◆ **Exercise**
Transcribe, with complete accuracy, all of the entries below except for the pictures.

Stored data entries
━━━━━━━━━━━━━━━━
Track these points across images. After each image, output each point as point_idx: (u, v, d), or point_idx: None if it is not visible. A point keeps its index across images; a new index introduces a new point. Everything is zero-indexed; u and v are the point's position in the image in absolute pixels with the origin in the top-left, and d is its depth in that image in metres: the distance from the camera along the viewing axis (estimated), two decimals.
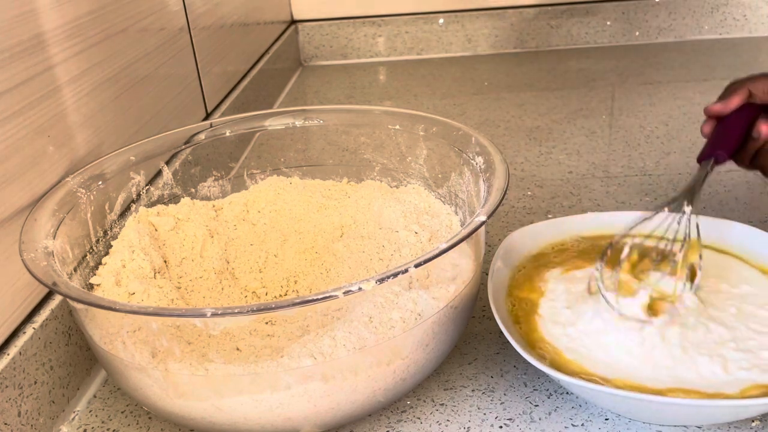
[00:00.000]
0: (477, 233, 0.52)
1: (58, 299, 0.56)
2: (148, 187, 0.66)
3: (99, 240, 0.60)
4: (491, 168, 0.57)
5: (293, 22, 1.49)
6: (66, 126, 0.60)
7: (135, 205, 0.65)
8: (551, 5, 1.46)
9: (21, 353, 0.51)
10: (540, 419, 0.53)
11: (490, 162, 0.58)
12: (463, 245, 0.52)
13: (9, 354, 0.50)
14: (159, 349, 0.47)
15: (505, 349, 0.60)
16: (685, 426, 0.52)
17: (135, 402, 0.57)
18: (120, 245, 0.59)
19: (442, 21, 1.47)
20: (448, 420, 0.53)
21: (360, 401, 0.48)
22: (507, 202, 0.85)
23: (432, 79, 1.36)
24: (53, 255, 0.50)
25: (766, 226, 0.75)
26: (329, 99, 1.30)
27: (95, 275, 0.57)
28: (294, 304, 0.43)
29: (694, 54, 1.39)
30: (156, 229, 0.63)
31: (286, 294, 0.62)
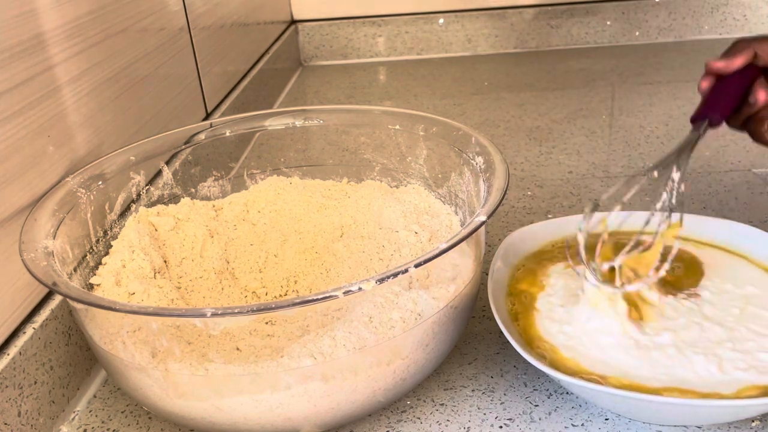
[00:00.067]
0: (477, 233, 0.52)
1: (58, 299, 0.56)
2: (148, 187, 0.66)
3: (99, 240, 0.60)
4: (491, 168, 0.57)
5: (293, 22, 1.49)
6: (66, 126, 0.60)
7: (135, 205, 0.65)
8: (551, 5, 1.46)
9: (21, 353, 0.51)
10: (540, 419, 0.53)
11: (490, 162, 0.58)
12: (463, 245, 0.52)
13: (9, 354, 0.50)
14: (159, 349, 0.47)
15: (505, 349, 0.60)
16: (685, 426, 0.52)
17: (135, 402, 0.57)
18: (120, 245, 0.59)
19: (442, 21, 1.47)
20: (448, 420, 0.53)
21: (360, 401, 0.48)
22: (507, 202, 0.85)
23: (432, 79, 1.36)
24: (53, 255, 0.50)
25: (766, 226, 0.75)
26: (329, 99, 1.30)
27: (95, 275, 0.57)
28: (294, 304, 0.43)
29: (694, 54, 1.39)
30: (156, 229, 0.63)
31: (286, 294, 0.62)
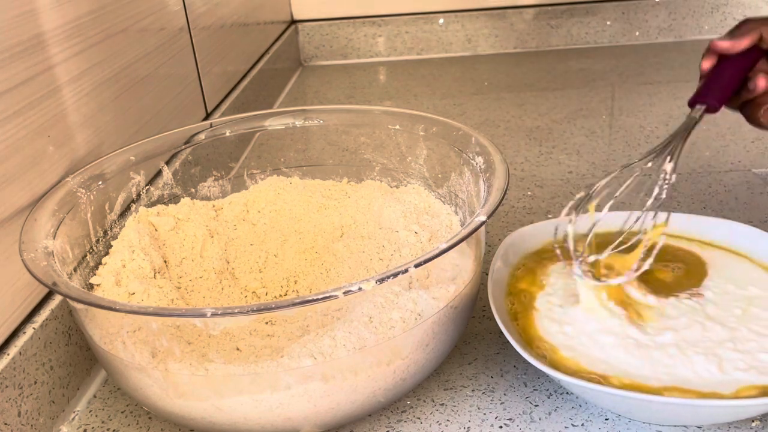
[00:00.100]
0: (477, 233, 0.52)
1: (58, 299, 0.56)
2: (148, 187, 0.66)
3: (99, 240, 0.60)
4: (491, 168, 0.57)
5: (293, 22, 1.49)
6: (66, 126, 0.60)
7: (135, 205, 0.65)
8: (551, 5, 1.46)
9: (21, 353, 0.51)
10: (540, 419, 0.53)
11: (490, 162, 0.58)
12: (463, 245, 0.52)
13: (9, 354, 0.50)
14: (159, 349, 0.47)
15: (505, 349, 0.60)
16: (685, 426, 0.52)
17: (135, 402, 0.57)
18: (120, 245, 0.59)
19: (442, 21, 1.47)
20: (448, 420, 0.53)
21: (360, 401, 0.48)
22: (507, 202, 0.85)
23: (432, 79, 1.36)
24: (53, 255, 0.50)
25: (766, 226, 0.75)
26: (329, 99, 1.30)
27: (95, 275, 0.57)
28: (294, 304, 0.43)
29: (694, 54, 1.39)
30: (156, 229, 0.63)
31: (286, 294, 0.62)
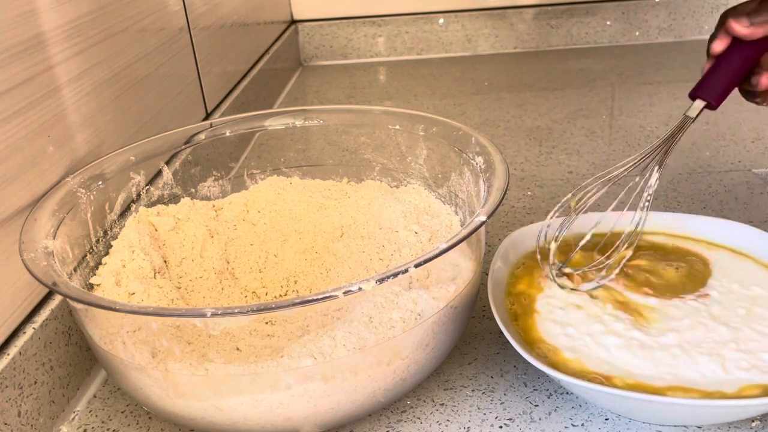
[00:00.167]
0: (477, 233, 0.52)
1: (58, 299, 0.56)
2: (148, 187, 0.66)
3: (99, 240, 0.60)
4: (491, 168, 0.57)
5: (293, 22, 1.49)
6: (66, 126, 0.60)
7: (135, 205, 0.65)
8: (551, 5, 1.46)
9: (21, 353, 0.51)
10: (540, 419, 0.53)
11: (490, 162, 0.58)
12: (463, 245, 0.52)
13: (9, 354, 0.50)
14: (159, 349, 0.47)
15: (505, 349, 0.60)
16: (685, 426, 0.52)
17: (135, 402, 0.57)
18: (120, 245, 0.59)
19: (442, 21, 1.47)
20: (448, 420, 0.53)
21: (360, 401, 0.48)
22: (507, 202, 0.85)
23: (432, 79, 1.36)
24: (53, 255, 0.50)
25: (766, 226, 0.75)
26: (329, 99, 1.30)
27: (95, 275, 0.57)
28: (294, 304, 0.43)
29: (694, 54, 1.39)
30: (156, 229, 0.63)
31: (286, 294, 0.62)
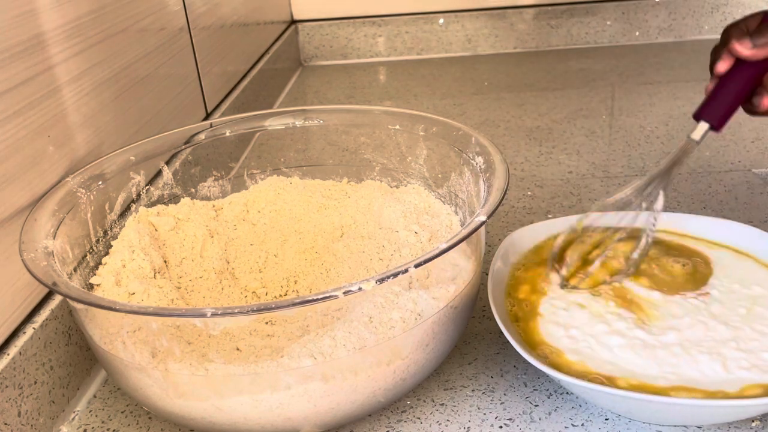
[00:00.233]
0: (477, 233, 0.52)
1: (58, 299, 0.56)
2: (148, 187, 0.66)
3: (99, 240, 0.60)
4: (491, 168, 0.57)
5: (293, 22, 1.49)
6: (66, 126, 0.60)
7: (135, 205, 0.65)
8: (551, 5, 1.46)
9: (21, 353, 0.51)
10: (540, 419, 0.53)
11: (490, 162, 0.58)
12: (463, 245, 0.52)
13: (9, 354, 0.50)
14: (159, 349, 0.47)
15: (505, 349, 0.60)
16: (685, 426, 0.52)
17: (135, 402, 0.57)
18: (120, 245, 0.59)
19: (442, 21, 1.47)
20: (448, 420, 0.53)
21: (360, 401, 0.48)
22: (507, 202, 0.85)
23: (432, 79, 1.36)
24: (53, 255, 0.50)
25: (766, 226, 0.75)
26: (329, 99, 1.30)
27: (95, 275, 0.57)
28: (294, 304, 0.43)
29: (694, 54, 1.39)
30: (156, 229, 0.63)
31: (286, 294, 0.62)
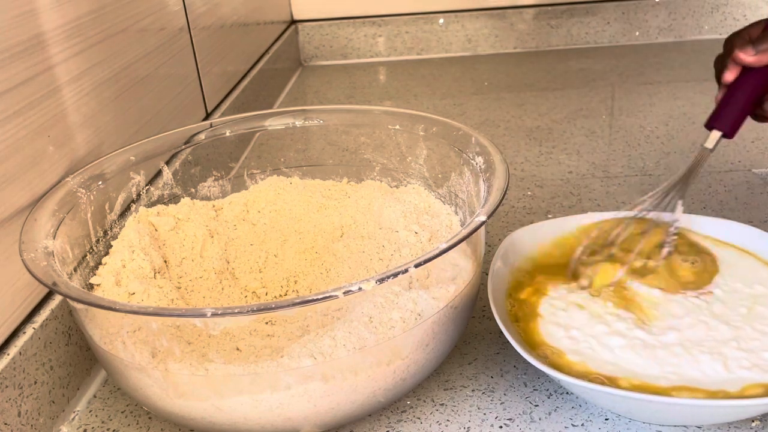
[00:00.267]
0: (477, 233, 0.52)
1: (58, 299, 0.56)
2: (148, 187, 0.66)
3: (99, 240, 0.60)
4: (491, 168, 0.57)
5: (293, 22, 1.49)
6: (66, 126, 0.60)
7: (135, 205, 0.65)
8: (551, 5, 1.46)
9: (21, 353, 0.51)
10: (540, 419, 0.53)
11: (490, 162, 0.58)
12: (463, 245, 0.52)
13: (9, 354, 0.50)
14: (159, 349, 0.47)
15: (505, 349, 0.60)
16: (685, 426, 0.52)
17: (135, 402, 0.57)
18: (120, 245, 0.59)
19: (442, 21, 1.47)
20: (448, 420, 0.53)
21: (360, 401, 0.48)
22: (507, 202, 0.85)
23: (432, 79, 1.36)
24: (53, 255, 0.50)
25: (766, 226, 0.75)
26: (329, 99, 1.30)
27: (95, 275, 0.57)
28: (294, 304, 0.43)
29: (694, 54, 1.39)
30: (156, 229, 0.63)
31: (286, 294, 0.62)
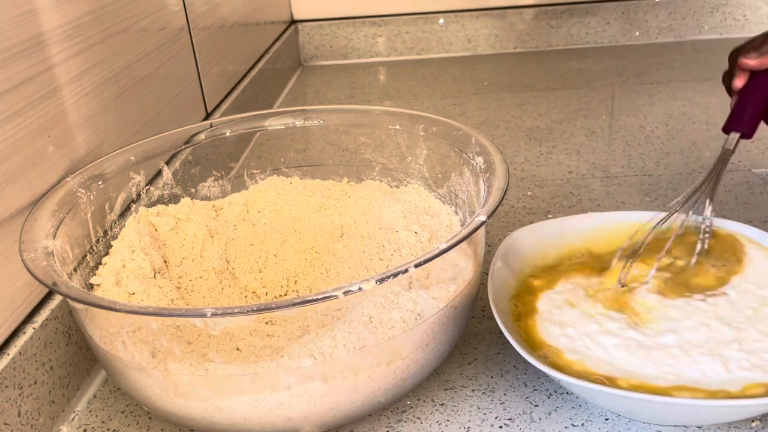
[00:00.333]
0: (477, 233, 0.52)
1: (58, 299, 0.56)
2: (148, 187, 0.66)
3: (99, 240, 0.60)
4: (491, 168, 0.57)
5: (293, 22, 1.49)
6: (66, 126, 0.60)
7: (135, 205, 0.65)
8: (551, 5, 1.46)
9: (21, 353, 0.51)
10: (540, 419, 0.53)
11: (490, 162, 0.58)
12: (463, 245, 0.52)
13: (9, 354, 0.50)
14: (159, 349, 0.47)
15: (505, 349, 0.60)
16: (685, 426, 0.52)
17: (135, 402, 0.57)
18: (120, 245, 0.59)
19: (442, 21, 1.47)
20: (448, 420, 0.53)
21: (360, 401, 0.48)
22: (507, 202, 0.85)
23: (432, 79, 1.36)
24: (53, 255, 0.50)
25: (766, 226, 0.75)
26: (329, 99, 1.30)
27: (95, 275, 0.57)
28: (294, 304, 0.43)
29: (694, 54, 1.39)
30: (156, 229, 0.63)
31: (286, 294, 0.62)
━━━━━━━━━━━━━━━━
◆ **Reply**
Track these points across images. After each image, output each point as point_idx: (u, v, d), or point_idx: None if it is not visible. A point keeps its index across images; a new index introduces a new point. Everything is zero-indexed; u and v are the point's position in the image in absolute pixels with the origin in the top-left, and d is its depth in that image in metres: the distance from the camera along the viewing axis (estimated), two decimals.
[00:00.000]
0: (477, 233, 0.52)
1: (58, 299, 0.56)
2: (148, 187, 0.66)
3: (99, 240, 0.60)
4: (491, 168, 0.57)
5: (293, 22, 1.49)
6: (66, 126, 0.60)
7: (135, 205, 0.65)
8: (551, 5, 1.46)
9: (21, 353, 0.51)
10: (540, 419, 0.53)
11: (490, 162, 0.58)
12: (463, 245, 0.52)
13: (9, 354, 0.50)
14: (159, 349, 0.47)
15: (505, 349, 0.60)
16: (685, 426, 0.52)
17: (135, 402, 0.57)
18: (120, 245, 0.59)
19: (442, 21, 1.47)
20: (448, 420, 0.53)
21: (360, 401, 0.48)
22: (507, 202, 0.85)
23: (432, 79, 1.36)
24: (53, 255, 0.50)
25: (766, 226, 0.75)
26: (329, 99, 1.30)
27: (95, 275, 0.57)
28: (294, 304, 0.43)
29: (694, 54, 1.39)
30: (156, 229, 0.63)
31: (286, 294, 0.62)
[00:00.067]
0: (477, 233, 0.52)
1: (58, 299, 0.56)
2: (148, 187, 0.66)
3: (99, 240, 0.60)
4: (491, 168, 0.57)
5: (293, 22, 1.49)
6: (66, 126, 0.60)
7: (135, 205, 0.65)
8: (551, 5, 1.46)
9: (21, 353, 0.51)
10: (540, 419, 0.53)
11: (490, 162, 0.58)
12: (463, 245, 0.52)
13: (9, 354, 0.50)
14: (159, 349, 0.47)
15: (505, 349, 0.60)
16: (685, 426, 0.52)
17: (135, 402, 0.57)
18: (120, 245, 0.59)
19: (442, 21, 1.47)
20: (448, 420, 0.53)
21: (360, 401, 0.48)
22: (507, 202, 0.85)
23: (432, 79, 1.36)
24: (53, 255, 0.50)
25: (766, 226, 0.75)
26: (329, 99, 1.30)
27: (95, 275, 0.57)
28: (294, 304, 0.43)
29: (694, 54, 1.39)
30: (156, 229, 0.63)
31: (286, 294, 0.62)
[00:00.100]
0: (477, 233, 0.52)
1: (58, 299, 0.56)
2: (148, 187, 0.66)
3: (99, 240, 0.60)
4: (491, 168, 0.57)
5: (293, 22, 1.49)
6: (66, 126, 0.60)
7: (135, 205, 0.65)
8: (551, 5, 1.46)
9: (21, 353, 0.51)
10: (540, 419, 0.53)
11: (490, 162, 0.58)
12: (463, 245, 0.52)
13: (9, 354, 0.50)
14: (159, 349, 0.47)
15: (505, 349, 0.60)
16: (685, 426, 0.52)
17: (135, 402, 0.57)
18: (120, 245, 0.59)
19: (442, 21, 1.47)
20: (448, 420, 0.53)
21: (360, 401, 0.48)
22: (507, 202, 0.85)
23: (432, 79, 1.36)
24: (53, 255, 0.50)
25: (766, 226, 0.75)
26: (329, 99, 1.30)
27: (95, 275, 0.57)
28: (294, 304, 0.43)
29: (694, 54, 1.39)
30: (156, 229, 0.63)
31: (286, 294, 0.62)
[00:00.167]
0: (477, 233, 0.52)
1: (58, 299, 0.56)
2: (148, 187, 0.66)
3: (99, 240, 0.60)
4: (491, 168, 0.57)
5: (293, 22, 1.49)
6: (66, 126, 0.60)
7: (135, 205, 0.65)
8: (551, 5, 1.46)
9: (21, 353, 0.51)
10: (540, 419, 0.53)
11: (490, 162, 0.58)
12: (463, 245, 0.52)
13: (9, 354, 0.50)
14: (159, 349, 0.47)
15: (505, 349, 0.60)
16: (685, 426, 0.52)
17: (135, 402, 0.57)
18: (120, 245, 0.59)
19: (442, 21, 1.47)
20: (448, 420, 0.53)
21: (360, 401, 0.48)
22: (507, 202, 0.85)
23: (432, 79, 1.36)
24: (53, 255, 0.50)
25: (766, 226, 0.75)
26: (329, 99, 1.30)
27: (95, 275, 0.57)
28: (294, 304, 0.43)
29: (694, 54, 1.39)
30: (156, 229, 0.63)
31: (286, 294, 0.62)
[00:00.233]
0: (477, 233, 0.52)
1: (58, 299, 0.56)
2: (148, 187, 0.66)
3: (99, 240, 0.60)
4: (491, 168, 0.57)
5: (293, 22, 1.49)
6: (66, 126, 0.60)
7: (135, 205, 0.65)
8: (551, 5, 1.46)
9: (21, 353, 0.51)
10: (540, 419, 0.53)
11: (490, 162, 0.58)
12: (463, 245, 0.52)
13: (9, 354, 0.50)
14: (159, 349, 0.47)
15: (505, 349, 0.60)
16: (685, 426, 0.52)
17: (135, 402, 0.57)
18: (120, 245, 0.59)
19: (442, 21, 1.47)
20: (448, 420, 0.53)
21: (360, 401, 0.48)
22: (507, 202, 0.85)
23: (432, 79, 1.36)
24: (53, 255, 0.50)
25: (766, 226, 0.75)
26: (329, 99, 1.30)
27: (95, 275, 0.57)
28: (294, 304, 0.43)
29: (694, 54, 1.39)
30: (156, 229, 0.63)
31: (286, 294, 0.62)
[00:00.267]
0: (477, 233, 0.52)
1: (58, 299, 0.56)
2: (148, 187, 0.66)
3: (99, 240, 0.60)
4: (491, 168, 0.57)
5: (293, 22, 1.49)
6: (66, 126, 0.60)
7: (135, 205, 0.65)
8: (551, 5, 1.46)
9: (21, 353, 0.51)
10: (540, 419, 0.53)
11: (490, 162, 0.58)
12: (463, 245, 0.52)
13: (9, 354, 0.50)
14: (159, 349, 0.47)
15: (505, 349, 0.60)
16: (685, 426, 0.52)
17: (135, 402, 0.57)
18: (120, 245, 0.59)
19: (442, 21, 1.47)
20: (448, 420, 0.53)
21: (360, 401, 0.48)
22: (507, 202, 0.85)
23: (432, 79, 1.36)
24: (53, 255, 0.50)
25: (766, 226, 0.75)
26: (329, 99, 1.30)
27: (95, 275, 0.57)
28: (294, 304, 0.43)
29: (694, 54, 1.39)
30: (156, 229, 0.63)
31: (286, 294, 0.62)
[00:00.333]
0: (477, 233, 0.52)
1: (58, 299, 0.56)
2: (148, 187, 0.66)
3: (99, 240, 0.60)
4: (491, 168, 0.57)
5: (293, 22, 1.49)
6: (66, 126, 0.60)
7: (135, 205, 0.65)
8: (551, 5, 1.46)
9: (21, 353, 0.51)
10: (540, 419, 0.53)
11: (490, 162, 0.58)
12: (463, 245, 0.52)
13: (9, 354, 0.50)
14: (159, 349, 0.47)
15: (505, 349, 0.60)
16: (685, 426, 0.52)
17: (135, 402, 0.57)
18: (120, 245, 0.59)
19: (442, 21, 1.47)
20: (448, 420, 0.53)
21: (360, 401, 0.48)
22: (507, 202, 0.85)
23: (432, 79, 1.36)
24: (53, 255, 0.50)
25: (766, 226, 0.75)
26: (329, 99, 1.30)
27: (95, 275, 0.57)
28: (294, 304, 0.43)
29: (694, 54, 1.39)
30: (156, 229, 0.63)
31: (286, 294, 0.62)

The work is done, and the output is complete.